[Stored items]
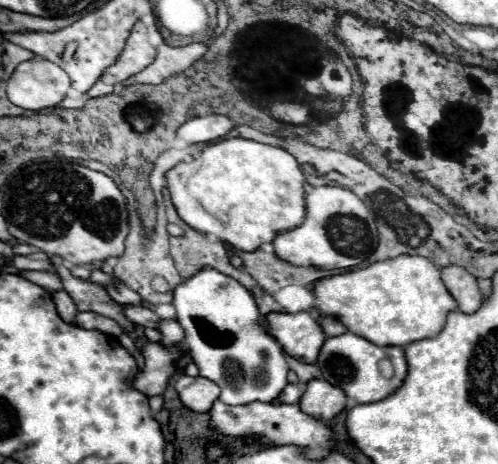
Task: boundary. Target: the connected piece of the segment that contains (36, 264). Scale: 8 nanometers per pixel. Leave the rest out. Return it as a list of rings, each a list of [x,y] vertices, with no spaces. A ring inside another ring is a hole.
[[[34,252],[30,256],[12,256],[12,260],[6,260],[6,264],[16,270],[54,270],[48,264],[48,256],[50,254],[44,252]]]

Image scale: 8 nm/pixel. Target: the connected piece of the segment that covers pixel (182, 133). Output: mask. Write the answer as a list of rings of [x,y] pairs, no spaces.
[[[220,114],[214,116],[202,116],[202,118],[192,118],[186,124],[178,128],[178,138],[184,140],[186,144],[200,144],[200,142],[214,142],[224,138],[230,130],[234,128],[232,120]]]

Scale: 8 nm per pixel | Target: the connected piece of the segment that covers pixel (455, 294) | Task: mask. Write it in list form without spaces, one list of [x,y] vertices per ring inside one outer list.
[[[448,266],[442,270],[442,280],[452,298],[458,302],[458,310],[462,312],[474,312],[480,306],[482,294],[476,286],[476,278],[468,274],[464,268]]]

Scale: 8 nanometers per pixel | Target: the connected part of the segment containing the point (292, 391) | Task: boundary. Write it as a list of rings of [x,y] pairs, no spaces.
[[[288,384],[280,394],[280,402],[284,404],[296,404],[300,402],[300,398],[302,398],[302,390],[298,384]]]

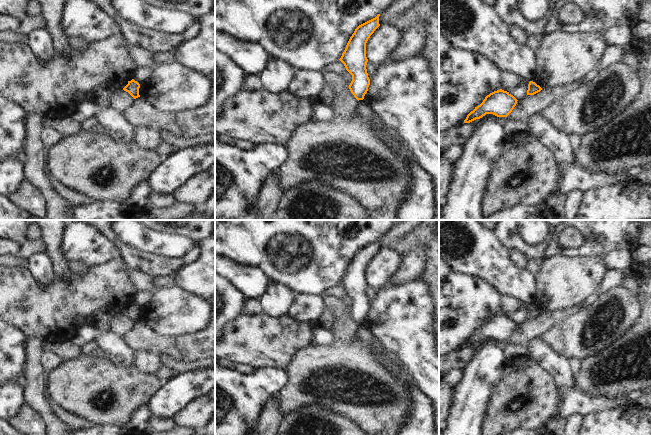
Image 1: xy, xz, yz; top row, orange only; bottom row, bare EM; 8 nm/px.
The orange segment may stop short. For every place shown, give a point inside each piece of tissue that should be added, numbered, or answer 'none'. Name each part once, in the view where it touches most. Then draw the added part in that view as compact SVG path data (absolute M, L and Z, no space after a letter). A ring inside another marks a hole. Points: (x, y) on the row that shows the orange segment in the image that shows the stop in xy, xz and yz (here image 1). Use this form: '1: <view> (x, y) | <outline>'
none

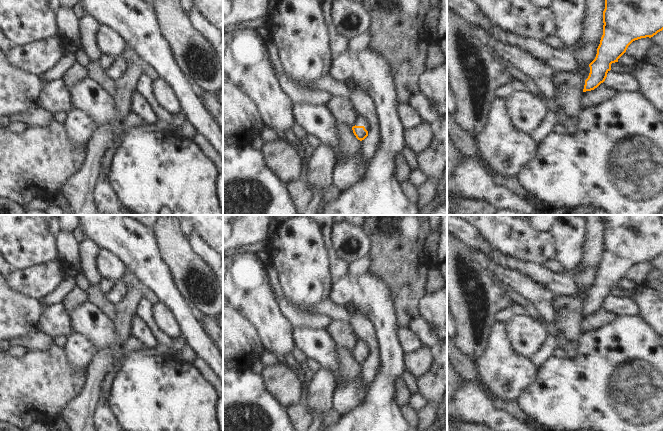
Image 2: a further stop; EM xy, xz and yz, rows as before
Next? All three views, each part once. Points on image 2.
1: xz (362, 121) | M359 116L356 126L364 126L367 131L369 131L370 122L365 116Z

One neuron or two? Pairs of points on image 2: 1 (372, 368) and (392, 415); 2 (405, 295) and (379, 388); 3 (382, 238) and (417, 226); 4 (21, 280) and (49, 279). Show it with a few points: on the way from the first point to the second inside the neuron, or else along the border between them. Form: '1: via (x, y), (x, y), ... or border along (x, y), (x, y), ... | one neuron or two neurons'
1: border along (380, 354), (380, 370), (371, 385) | two neurons
2: border along (392, 298), (395, 304), (397, 321), (401, 327) | two neurons
3: via (391, 237), (402, 226), (408, 226) | one neuron
4: via (28, 280), (42, 280) | one neuron

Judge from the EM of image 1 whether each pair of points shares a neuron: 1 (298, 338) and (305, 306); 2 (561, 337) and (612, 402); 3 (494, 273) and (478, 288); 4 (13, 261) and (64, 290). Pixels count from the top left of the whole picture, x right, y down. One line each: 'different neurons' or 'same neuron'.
1: different neurons
2: different neurons
3: different neurons
4: different neurons

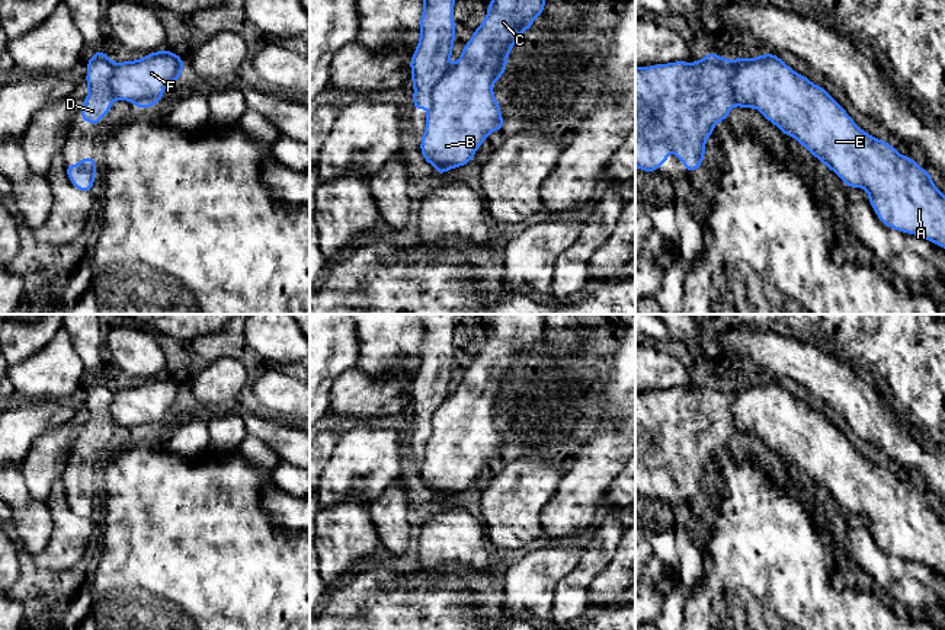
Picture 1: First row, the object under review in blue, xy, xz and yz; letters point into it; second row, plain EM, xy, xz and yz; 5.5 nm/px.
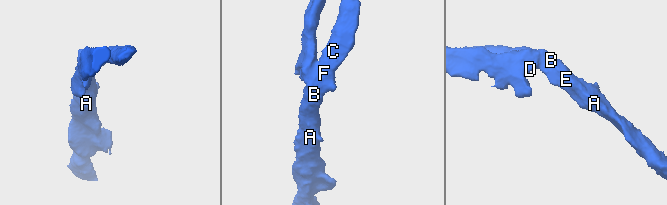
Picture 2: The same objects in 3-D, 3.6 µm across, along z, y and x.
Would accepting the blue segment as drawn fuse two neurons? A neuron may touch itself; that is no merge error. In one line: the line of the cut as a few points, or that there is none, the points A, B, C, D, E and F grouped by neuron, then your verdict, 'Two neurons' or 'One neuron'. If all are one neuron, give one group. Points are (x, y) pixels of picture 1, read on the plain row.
Split along yz (739, 384), (730, 406), (732, 421), (737, 429). Groups: A B C E F / D. Two neurons

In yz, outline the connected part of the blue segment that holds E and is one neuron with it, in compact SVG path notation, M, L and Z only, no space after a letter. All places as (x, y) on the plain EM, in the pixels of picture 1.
M776 380L741 381L730 410L743 435L756 434L785 463L794 463L833 496L848 514L864 514L884 551L945 575L945 521L932 508L930 498L910 482L901 482L890 468L861 455L823 412L795 399Z

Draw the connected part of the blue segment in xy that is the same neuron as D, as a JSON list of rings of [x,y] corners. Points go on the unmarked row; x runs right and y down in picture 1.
[[[96,377],[87,387],[86,409],[89,419],[80,435],[80,445],[97,452],[100,444],[110,438],[115,423],[110,416],[113,387],[105,377]]]

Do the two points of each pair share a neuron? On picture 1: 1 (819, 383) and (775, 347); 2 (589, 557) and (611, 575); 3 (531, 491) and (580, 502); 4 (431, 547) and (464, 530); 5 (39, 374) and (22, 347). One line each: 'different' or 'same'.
1: same
2: different
3: different
4: same
5: different

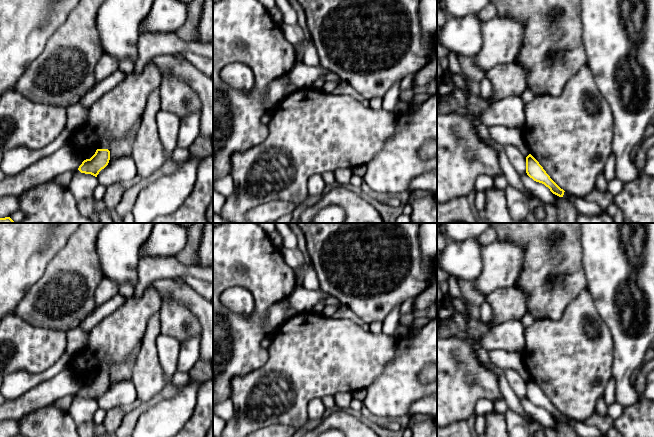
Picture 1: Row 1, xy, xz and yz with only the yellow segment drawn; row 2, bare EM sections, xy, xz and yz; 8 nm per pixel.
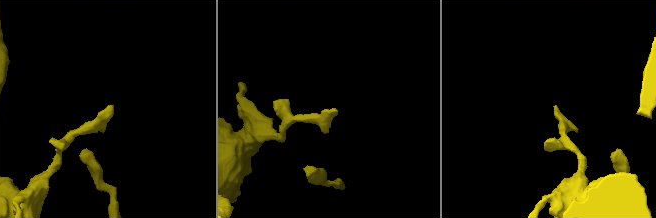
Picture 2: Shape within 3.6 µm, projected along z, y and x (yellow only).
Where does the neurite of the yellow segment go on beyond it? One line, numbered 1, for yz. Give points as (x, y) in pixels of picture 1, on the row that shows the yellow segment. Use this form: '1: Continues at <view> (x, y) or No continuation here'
1: No continuation here

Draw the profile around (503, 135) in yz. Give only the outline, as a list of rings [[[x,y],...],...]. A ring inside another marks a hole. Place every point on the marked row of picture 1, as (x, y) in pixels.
[[[492,126],[488,128],[489,135],[496,143],[506,146],[508,144],[514,145],[527,157],[530,152],[527,148],[523,138],[522,130],[515,127],[506,126]]]

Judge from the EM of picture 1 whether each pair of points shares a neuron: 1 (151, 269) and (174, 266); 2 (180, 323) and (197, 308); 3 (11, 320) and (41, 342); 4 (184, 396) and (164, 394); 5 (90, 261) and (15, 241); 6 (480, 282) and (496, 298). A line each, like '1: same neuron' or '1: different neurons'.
1: same neuron
2: different neurons
3: same neuron
4: different neurons
5: different neurons
6: different neurons

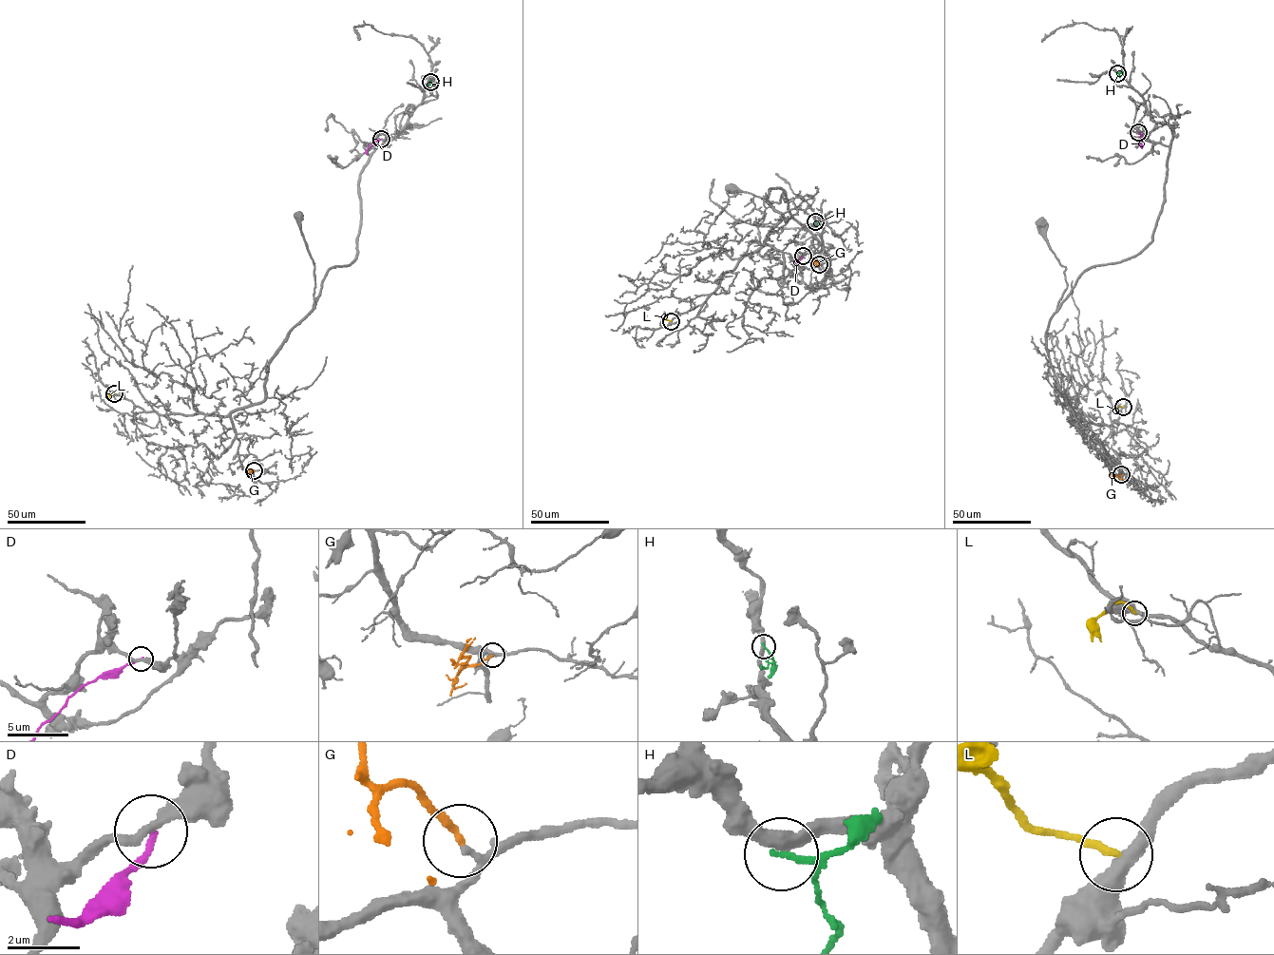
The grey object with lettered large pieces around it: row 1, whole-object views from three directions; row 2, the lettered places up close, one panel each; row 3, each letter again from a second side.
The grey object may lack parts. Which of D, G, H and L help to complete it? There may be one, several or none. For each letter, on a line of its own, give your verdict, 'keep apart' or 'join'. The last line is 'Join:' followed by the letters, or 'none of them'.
D: keep apart
G: join
H: keep apart
L: keep apart
Join: G

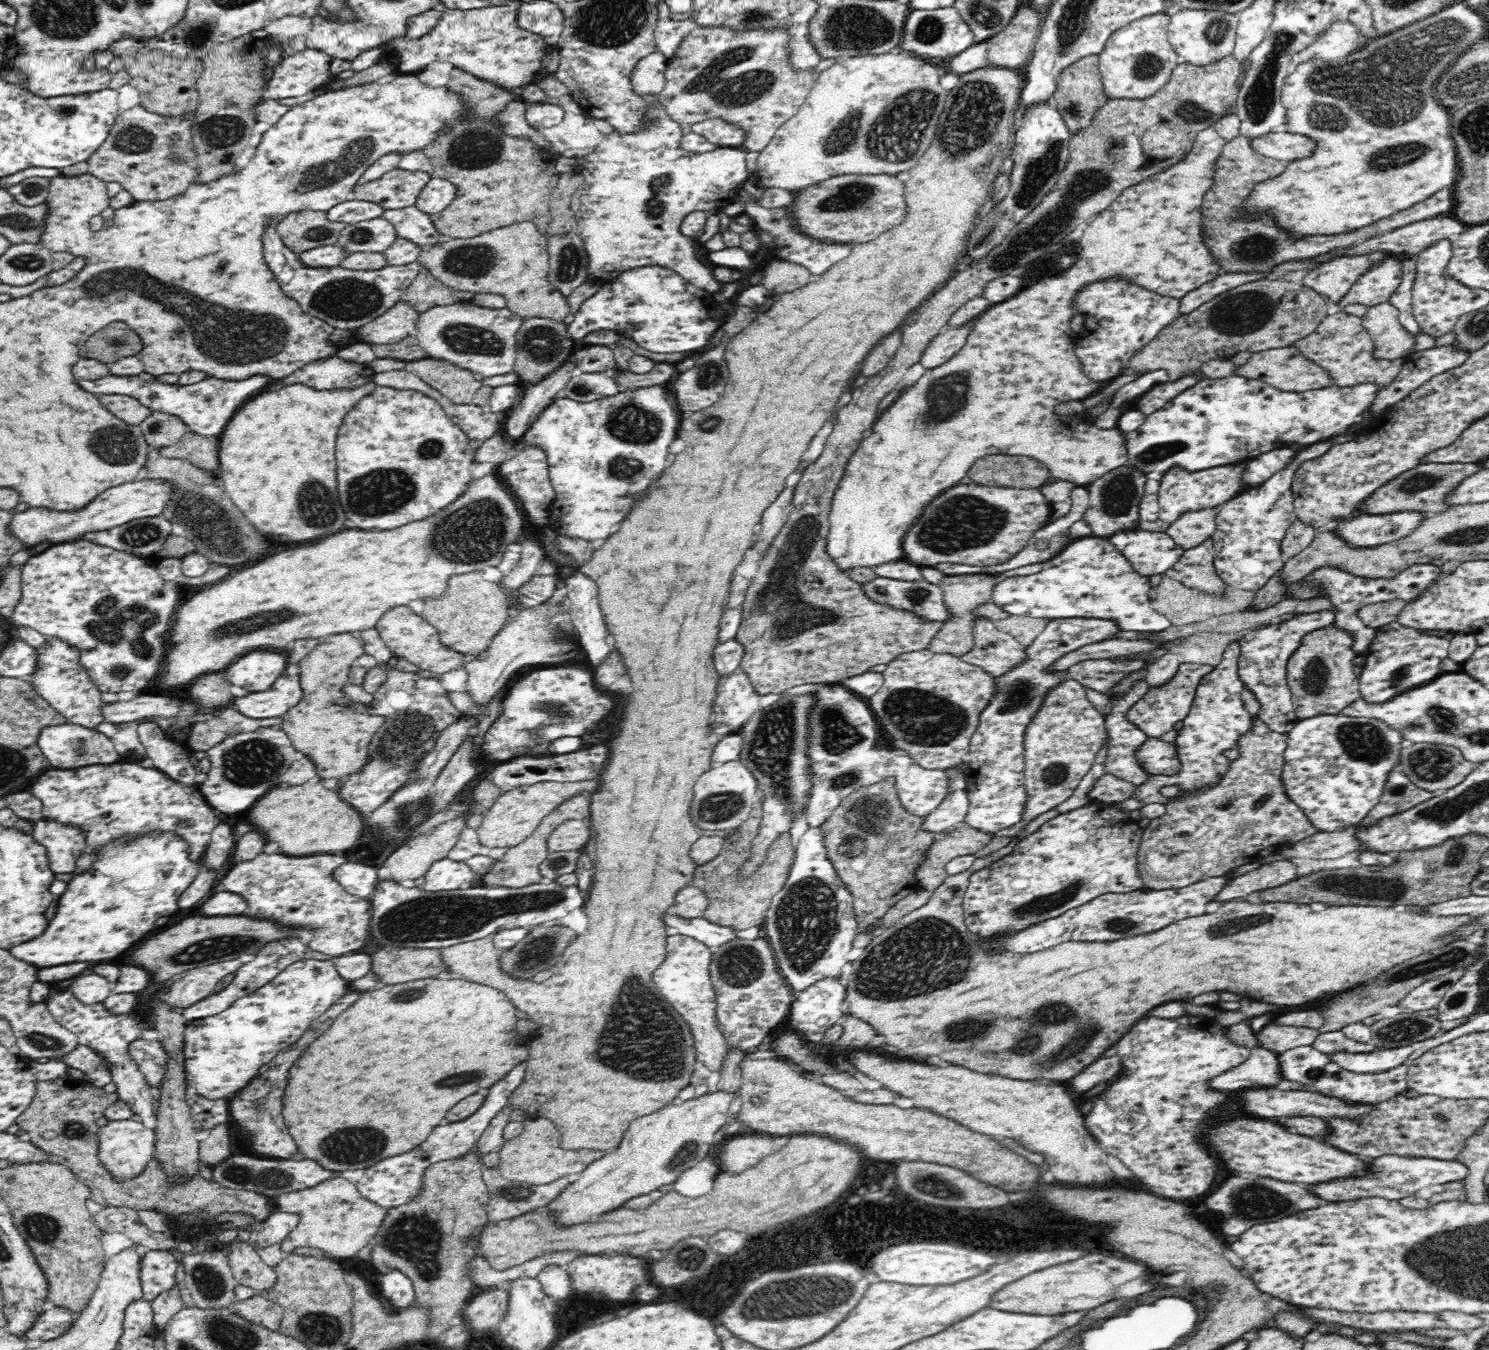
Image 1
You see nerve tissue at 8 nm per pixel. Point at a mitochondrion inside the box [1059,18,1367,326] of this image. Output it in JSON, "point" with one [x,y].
{"point":[1258,99]}

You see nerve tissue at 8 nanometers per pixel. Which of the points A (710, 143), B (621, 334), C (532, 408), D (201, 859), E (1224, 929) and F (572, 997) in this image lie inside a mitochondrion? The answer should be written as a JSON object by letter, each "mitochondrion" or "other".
{"A":"other","B":"other","C":"other","D":"other","E":"mitochondrion","F":"other"}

REQUIRED ACTION: For this exercise, transcribe the entries verbatim and skip all pictures.

EXERCISE RESPONSE:
Task: boundary. Target: the connected piece of the segment that contains (36, 264). Scale: 8 nanometers per pixel. Leave the rest out. Return it as a list of rings, each a list of [x,y] vertices, with no spaces. A ring inside another ring is a hole.
[[[34,252],[30,256],[12,256],[12,260],[6,260],[6,264],[16,270],[54,270],[48,264],[48,256],[50,254],[44,252]]]

Image scale: 8 nm/pixel. Target: the connected piece of the segment that covers pixel (182, 133). Output: mask. Write the answer as a list of rings of [x,y] pairs, no spaces.
[[[220,114],[214,116],[202,116],[202,118],[192,118],[186,124],[178,128],[178,138],[184,140],[186,144],[200,144],[200,142],[214,142],[224,138],[230,130],[234,128],[232,120]]]

Scale: 8 nm per pixel | Target: the connected piece of the segment that covers pixel (455, 294) | Task: mask. Write it in list form without spaces, one list of [x,y] vertices per ring inside one outer list.
[[[448,266],[442,270],[442,280],[452,298],[458,302],[458,310],[462,312],[474,312],[480,306],[482,294],[476,286],[476,278],[468,274],[464,268]]]

Scale: 8 nanometers per pixel | Target: the connected part of the segment containing the point (292, 391) | Task: boundary. Write it as a list of rings of [x,y] pairs, no spaces.
[[[288,384],[280,394],[280,402],[284,404],[296,404],[300,402],[300,398],[302,398],[302,390],[298,384]]]

Image 1: xy, xz, yz; top row, orange only; bottom row, bare EM; 8 nm/px.
The orange segment may stop short. For every place shown, give a point inside each piece of tissue that should be added, numbered, or answer 'none'. Name each part once, in the view where it touches most. Then draw the added part in that view as compact SVG path data (absolute M, L and Z, no space after a letter). A ring inside another marks a hole. Points: (x, y) on the row that shows the orange segment in the image that shows the stop in xy, xz and yz (here image 1). Use this form: '1: <view> (x, y) | <outline>'
none

Image 2: a further stop; EM xy, xz and yz, rows as before
Next? All three views, each part once. Points on image 2.
1: xz (362, 121) | M359 116L356 126L364 126L367 131L369 131L370 122L365 116Z

One neuron or two? Pairs of points on image 2: 1 (372, 368) and (392, 415); 2 (405, 295) and (379, 388); 3 (382, 238) and (417, 226); 4 (21, 280) and (49, 279). Show it with a few points: on the way from the first point to the second inside the neuron, or else along the border between them. Form: '1: via (x, y), (x, y), ... or border along (x, y), (x, y), ... | one neuron or two neurons'
1: border along (380, 354), (380, 370), (371, 385) | two neurons
2: border along (392, 298), (395, 304), (397, 321), (401, 327) | two neurons
3: via (391, 237), (402, 226), (408, 226) | one neuron
4: via (28, 280), (42, 280) | one neuron

Judge from the EM of image 1 whether each pair of points shares a neuron: 1 (298, 338) and (305, 306); 2 (561, 337) and (612, 402); 3 (494, 273) and (478, 288); 4 (13, 261) and (64, 290). Pixels count from the top left of the whole picture, x right, y down. One line each: 'different neurons' or 'same neuron'.
1: different neurons
2: different neurons
3: different neurons
4: different neurons

Picture 1: First row, the object under review in blue, xy, xz and yz; letters point into it; second row, plain EM, xy, xz and yz; 5.5 nm/px.
Picture 2: The same objects in 3-D, 3.6 µm across, along z, y and x.
Would accepting the blue segment as drawn fuse two neurons? A neuron may touch itself; that is no merge error. In one line: the line of the cut as a few points, or that there is none, the points A, B, C, D, E and F grouped by neuron, then your verdict, 'Two neurons' or 'One neuron'. If all are one neuron, give one group. Points are (x, y) pixels of picture 1, read on the plain row.
Split along yz (739, 384), (730, 406), (732, 421), (737, 429). Groups: A B C E F / D. Two neurons

In yz, outline the connected part of the blue segment that holds E and is one neuron with it, in compact SVG path notation, M, L and Z only, no space after a letter. All places as (x, y) on the plain EM, in the pixels of picture 1.
M776 380L741 381L730 410L743 435L756 434L785 463L794 463L833 496L848 514L864 514L884 551L945 575L945 521L932 508L930 498L910 482L901 482L890 468L861 455L823 412L795 399Z

Draw the connected part of the blue segment in xy that is the same neuron as D, as a JSON list of rings of [x,y] corners. Points go on the unmarked row; x runs right and y down in picture 1.
[[[96,377],[87,387],[86,409],[89,419],[80,435],[80,445],[97,452],[100,444],[110,438],[115,423],[110,416],[113,387],[105,377]]]

Do the two points of each pair share a neuron? On picture 1: 1 (819, 383) and (775, 347); 2 (589, 557) and (611, 575); 3 (531, 491) and (580, 502); 4 (431, 547) and (464, 530); 5 (39, 374) and (22, 347). One line each: 'different' or 'same'.
1: same
2: different
3: different
4: same
5: different

Picture 1: Row 1, xy, xz and yz with only the yellow segment drawn; row 2, bare EM sections, xy, xz and yz; 8 nm per pixel.
Picture 2: Shape within 3.6 µm, projected along z, y and x (yellow only).
Where does the neurite of the yellow segment go on beyond it? One line, numbered 1, for yz. Give points as (x, y) in pixels of picture 1, on the row that shows the yellow segment. Use this form: '1: Continues at <view> (x, y) or No continuation here'
1: No continuation here

Draw the profile around (503, 135) in yz. Give only the outline, as a list of rings [[[x,y],...],...]. A ring inside another marks a hole. Place every point on the marked row of picture 1, as (x, y) in pixels.
[[[492,126],[488,128],[489,135],[496,143],[506,146],[508,144],[514,145],[527,157],[530,152],[527,148],[523,138],[522,130],[515,127],[506,126]]]

Judge from the EM of picture 1 whether each pair of points shares a neuron: 1 (151, 269) and (174, 266); 2 (180, 323) and (197, 308); 3 (11, 320) and (41, 342); 4 (184, 396) and (164, 394); 5 (90, 261) and (15, 241); 6 (480, 282) and (496, 298). A line each, like '1: same neuron' or '1: different neurons'.
1: same neuron
2: different neurons
3: same neuron
4: different neurons
5: different neurons
6: different neurons

The grey object with lettered large pieces around it: row 1, whole-object views from three directions; row 2, the lettered places up close, one panel each; row 3, each letter again from a second side.
The grey object may lack parts. Which of D, G, H and L help to complete it? There may be one, several or none. For each letter, on a line of its own, give your verdict, 'keep apart' or 'join'. The last line is 'Join:' followed by the letters, or 'none of them'.
D: keep apart
G: join
H: keep apart
L: keep apart
Join: G

Image 1
You see nerve tissue at 8 nm per pixel. Point at a mitochondrion inside the box [1059,18,1367,326] of this image. Output it in JSON, "point" with one [x,y].
{"point":[1258,99]}

You see nerve tissue at 8 nanometers per pixel. Which of the points A (710, 143), B (621, 334), C (532, 408), D (201, 859), E (1224, 929) and F (572, 997) in this image lie inside a mitochondrion? The answer should be written as a JSON object by letter, each "mitochondrion" or "other".
{"A":"other","B":"other","C":"other","D":"other","E":"mitochondrion","F":"other"}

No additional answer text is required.